A stockholder that acquires common stock will not have an effective voice in the management of the Company.
We
do not intend to pay dividends for the foreseeable future.
We
have paid no dividends on our common stock to date and we do not anticipate paying any cash dividends to holders of our common
stock in the foreseeable future. While our future dividend policy will be based on the operating results and capital needs of
the business, we currently anticipate that we will retain any earnings to finance our future expansion and for the implementation
of our business plan. A lack of a dividend can further affect the market value of our stock, and could significantly affect the
value of any investment in our Company.
Our
stockholders may experience significant dilution.
We
have a significant number of warrants to purchase our common stock outstanding, the exercise of which would be dilutive to stockholders.
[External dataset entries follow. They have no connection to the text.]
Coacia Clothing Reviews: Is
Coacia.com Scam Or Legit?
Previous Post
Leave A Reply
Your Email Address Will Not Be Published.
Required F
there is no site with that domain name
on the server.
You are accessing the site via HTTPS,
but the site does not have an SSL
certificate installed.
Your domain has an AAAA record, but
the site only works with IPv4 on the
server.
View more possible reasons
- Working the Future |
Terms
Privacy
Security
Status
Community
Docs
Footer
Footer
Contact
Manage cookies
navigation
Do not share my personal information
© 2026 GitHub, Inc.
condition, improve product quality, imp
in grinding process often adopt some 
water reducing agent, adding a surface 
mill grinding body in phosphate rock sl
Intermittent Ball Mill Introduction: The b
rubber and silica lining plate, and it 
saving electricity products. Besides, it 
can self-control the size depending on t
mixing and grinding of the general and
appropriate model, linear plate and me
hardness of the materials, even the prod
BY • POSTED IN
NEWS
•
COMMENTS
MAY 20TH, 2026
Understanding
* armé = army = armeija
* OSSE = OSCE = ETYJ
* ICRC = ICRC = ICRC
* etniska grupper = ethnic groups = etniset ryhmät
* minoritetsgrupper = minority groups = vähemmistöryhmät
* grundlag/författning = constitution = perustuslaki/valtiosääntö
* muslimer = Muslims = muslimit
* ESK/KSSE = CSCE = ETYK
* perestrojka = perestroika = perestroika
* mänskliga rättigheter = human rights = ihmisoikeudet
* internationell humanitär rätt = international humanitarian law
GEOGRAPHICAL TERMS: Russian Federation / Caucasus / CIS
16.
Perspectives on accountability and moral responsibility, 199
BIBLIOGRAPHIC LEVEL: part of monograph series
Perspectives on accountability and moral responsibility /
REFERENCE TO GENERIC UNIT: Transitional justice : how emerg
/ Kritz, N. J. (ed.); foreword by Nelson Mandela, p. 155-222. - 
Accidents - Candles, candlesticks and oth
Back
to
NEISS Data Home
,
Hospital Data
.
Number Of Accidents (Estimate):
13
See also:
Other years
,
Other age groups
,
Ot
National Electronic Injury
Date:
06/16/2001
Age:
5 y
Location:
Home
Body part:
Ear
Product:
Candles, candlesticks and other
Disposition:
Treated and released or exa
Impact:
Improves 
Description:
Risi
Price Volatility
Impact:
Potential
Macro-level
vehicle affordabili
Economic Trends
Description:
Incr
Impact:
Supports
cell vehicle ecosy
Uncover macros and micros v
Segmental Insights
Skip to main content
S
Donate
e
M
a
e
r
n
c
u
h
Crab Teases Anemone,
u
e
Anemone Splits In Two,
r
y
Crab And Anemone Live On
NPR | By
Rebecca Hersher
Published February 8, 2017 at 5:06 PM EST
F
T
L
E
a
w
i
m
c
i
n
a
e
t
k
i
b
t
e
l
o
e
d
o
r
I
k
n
In certain instances, the exercise prices are subject to adjustment if we issue or sell shares of our common stock or equity-based
instruments at a price per share less than the exercise price then in effect. In such case, both the issuance and the adjustment
would be dilutive to stockholders.
We
may from time to time finance our future operations or acquisitions through the issuance of equity securities, which securities
may also have rights and preferences senior to the rights and preferences of our common stock. We may also grant options to purchase
shares of our common stock to our directors, employees and consultants, the exercise of which would also result in dilution to
our stockholders.
Our
articles of incorporation allow for our board to create new series of preferred stock without further approval by our stockholders,
which could adversely affect the rights of the holders of our common stock.
Our
Board of Directors has the authority to fix and determine the relative rights and preferences of preferred stock. Our Board of
Directors has the authority to issue, upon obtaining prior consent from the holder of Series A Preferred Stock, up to 9,999,000
shares of our preferred stock without further stockholder approval. As a result, our Board of Directors could authorize the issuance
of a series of preferred stock that would grant to holders the preferred right to our assets upon liquidation, the right to receive
dividend payments before dividends are distributed to the holders of common stock and the right to the redemption of the shares,
together with a premium, prior to the redemption of our common stock. In addition, our board of directors could authorize the
issuance of a series of preferred stock that has greater voting power than our common stock or that is convertible into our common
stock, which could decrease the relative voting power of our common stock or result in dilution to our existing stockholders.
Although we have no present intention to issue any additional shares of preferred stock or to create any additional series of
preferred stock, we may issue such shares in the future.
As
an issuer of “penny stock”, the protection provided by the federal securities laws relating to forward looking statements
does not apply to us.
Although
federal securities laws provide a safe harbor for forward-looking statements made by a public company that files reports under
the federal securities laws, this safe harbor is not available to issuers of penny stocks. As a result, we will not have the benefit
of this safe harbor protection in the event of any legal action based upon a claim that the material provided by us contained
a material misstatement of fact or was misleading in any material respect because of our failure to include any statements necessary
to make the statements not misleading. Such an action could hurt our financial condition.